Friday’s opening event will include live performances by some of the artists, as well as film screenings by Quinn Standley and Sina Khani in the ICA’s auditorium. Suzy Slykin has installed a hospital bed in the gallery with musical instruments attached to it. On Friday, she’ll take up residence in the bed for the duration of the opening.

“She’s really interested in the medical industrial complex, so she has made her own hospital room within the gallery,” Jeffereis says.

Rasim Bayramov will pass out tickets to visitors in a re-creation of a bureaucratic waiting room.

“In my understanding of the piece, you won’t ever have your number called, so it’s this endless waiting game,” Jeffereis says.

Debra Dowden-Crockett has hired models to show off jewelry pieces she has created.

“Her piece is called ‘A Date With Death,’ so there will be a lingering, rotting fruit smell in her space,” Vongmalaithong says. “She’s adorned her room with organic materials that are meant to symbolize death and will actually be decaying.”

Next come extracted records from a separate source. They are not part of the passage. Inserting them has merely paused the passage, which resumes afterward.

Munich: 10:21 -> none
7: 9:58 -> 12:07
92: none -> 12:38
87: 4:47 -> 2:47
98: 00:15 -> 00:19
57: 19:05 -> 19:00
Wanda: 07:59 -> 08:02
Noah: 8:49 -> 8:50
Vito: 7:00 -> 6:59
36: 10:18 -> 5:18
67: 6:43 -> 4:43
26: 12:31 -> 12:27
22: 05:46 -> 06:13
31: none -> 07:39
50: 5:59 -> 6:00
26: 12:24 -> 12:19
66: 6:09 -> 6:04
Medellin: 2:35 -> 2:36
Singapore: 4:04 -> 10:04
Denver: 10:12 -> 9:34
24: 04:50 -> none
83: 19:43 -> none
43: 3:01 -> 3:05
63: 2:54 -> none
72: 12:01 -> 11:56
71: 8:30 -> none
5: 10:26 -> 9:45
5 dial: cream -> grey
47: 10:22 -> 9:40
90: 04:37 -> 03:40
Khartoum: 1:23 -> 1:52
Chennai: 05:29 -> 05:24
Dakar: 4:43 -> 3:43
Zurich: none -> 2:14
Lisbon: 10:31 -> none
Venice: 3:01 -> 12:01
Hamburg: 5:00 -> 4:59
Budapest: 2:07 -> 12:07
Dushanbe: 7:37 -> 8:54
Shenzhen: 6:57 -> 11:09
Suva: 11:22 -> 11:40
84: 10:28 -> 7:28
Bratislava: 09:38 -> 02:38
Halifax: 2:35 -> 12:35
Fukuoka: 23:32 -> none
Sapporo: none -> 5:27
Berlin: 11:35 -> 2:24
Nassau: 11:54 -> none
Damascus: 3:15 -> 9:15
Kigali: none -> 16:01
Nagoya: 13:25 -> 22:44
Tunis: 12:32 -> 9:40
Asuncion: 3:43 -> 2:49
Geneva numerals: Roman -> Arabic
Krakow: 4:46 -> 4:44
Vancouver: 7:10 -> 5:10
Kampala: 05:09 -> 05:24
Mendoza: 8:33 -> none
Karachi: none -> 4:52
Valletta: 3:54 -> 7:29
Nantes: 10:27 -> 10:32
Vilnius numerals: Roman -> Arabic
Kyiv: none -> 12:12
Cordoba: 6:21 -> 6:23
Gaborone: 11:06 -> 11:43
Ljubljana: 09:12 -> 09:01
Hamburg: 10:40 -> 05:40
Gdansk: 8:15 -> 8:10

At the Anderson, Yvonne LeBien will stage a live performance.

“She’s sort of reciting transphobic comments as a way to reclaim agency,” Vongmalaithong says. “It’s a pretty intense performance. She plans on showing this multiple times throughout the run of the exhibition.”

Jeffereis says presenting these works at the ICA offers “a pretty special moment” for artists and visitors alike.

“That’s the end goal for most of these artists: having a museum show,” she says. “It’s great to see what this next generation of artists are thinking about and making. We get to tap into that.”

The VCUarts MFA Thesis Exhibition will be on display from April 11-May 11 at the at the Institute for Contemporary Art at Virginia Commonwealth University, 601 W. Broad St., and the Anderson, 907 1/2 W. Franklin St. The opening event will take place April 11 from 5 to 8 p.m. Free.